This is the fourth post in my journey towards working with a humane digital workplace. It started with “Building a humane digital workplace” (listing the 5 Cs) and followed up with “Connect – the first C and the humane digital workplace“ plus “Communicate – the second C and the humane digital workplace“.
The third of the Cs is Collaborate, and the 30.000 feet overview of our intent with Collaborate is:
- Focus on the team
- Engage and work together
- True team player
- Appreciate diversity
Here, my first thought immediately went to Personal Knowledge Mastery (PKM) and the work of Harold Jarche. He mentions collaboration and cooperation in several posts, such as “In networks, cooperation trumps collaboration” (2012), “Extending collaboration toward cooperation” (2013), and “Retrieving cooperation” (2014). Should we, in a professional environment, ignore the collaboration and go for the cooperation instead? I would say no: We all need to start where people often do their daily business, and then incorporate more. It is not either-or.
In the 2012 post above, Harold posts the continuum all organizations live on:
By starting in the structured and goal-oriented corner and collaborating in work teams, we can accomplish a lot. Collaboration is not worse than true cooperation. In fact, as Harold shows in “Cooperation in the networked workplace” (2013), they complement each other:
One goal for us on the journey towards a humane digital workplace, could be moving towards cooperation. With a sound base in Work Teams, we can incorporate more Communities of Practice and Social Networks along the way. We already explore these in our company, but we could engage even more people and use the right tools to do it.
There are also other things I have started relating to Collaborate, when it comes to typical things mentioned in the digital workplace:
- It must be easy to create and maintain virtual teams, no matter your device.
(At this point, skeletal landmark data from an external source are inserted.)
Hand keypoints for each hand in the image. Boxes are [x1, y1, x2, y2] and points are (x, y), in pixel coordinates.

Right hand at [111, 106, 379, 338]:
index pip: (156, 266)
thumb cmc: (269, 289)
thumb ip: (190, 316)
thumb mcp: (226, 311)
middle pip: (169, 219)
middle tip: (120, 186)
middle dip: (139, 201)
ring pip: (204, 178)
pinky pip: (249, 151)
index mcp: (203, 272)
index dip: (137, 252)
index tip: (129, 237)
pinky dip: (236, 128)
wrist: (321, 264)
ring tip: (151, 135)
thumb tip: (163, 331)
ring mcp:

This could be done in tools like Yammer or Slack.
- We make it mandatory to fill in your expertise and your photo on out intranet, so others can find you easily.
- We could set KPIs that measure that you have actively contributed via the collaboration channels we provide. Exactly how, I am not sure of yet (or even of we should do it). But we could surface the fact that you engage actively in collaboration also in the social sphere.
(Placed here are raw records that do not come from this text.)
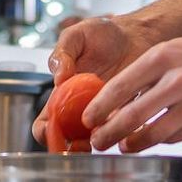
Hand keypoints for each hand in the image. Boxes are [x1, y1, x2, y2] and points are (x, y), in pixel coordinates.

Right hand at [31, 16, 157, 144]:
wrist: (136, 34)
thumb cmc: (103, 34)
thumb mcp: (76, 35)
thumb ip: (62, 54)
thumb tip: (58, 78)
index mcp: (61, 94)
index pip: (45, 123)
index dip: (45, 132)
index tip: (53, 129)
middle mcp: (80, 109)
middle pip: (69, 140)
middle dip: (71, 148)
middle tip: (81, 142)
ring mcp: (104, 114)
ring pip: (96, 141)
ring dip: (98, 142)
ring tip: (105, 131)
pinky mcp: (127, 114)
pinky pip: (123, 132)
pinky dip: (124, 131)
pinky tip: (128, 121)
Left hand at [82, 28, 181, 152]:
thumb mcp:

Other thinkers that can guide us here are for example (there are of course many more):
- Dion Hinchcliffe on modern workplaces http://dionhinchcliffe.com including the strategic value of social business.
- John Stepper on Working Out Loud: www.johnstepper.com
- Luis Suárez on no e-mail: http://www.elsua.net/
We could probably do more in exploring which tools fit Collaboration, Communities of Practice, and Cooperation. The above posts are great. Meanwhile, we get several new tools per year it seems, but now we have a continuum to measure them against.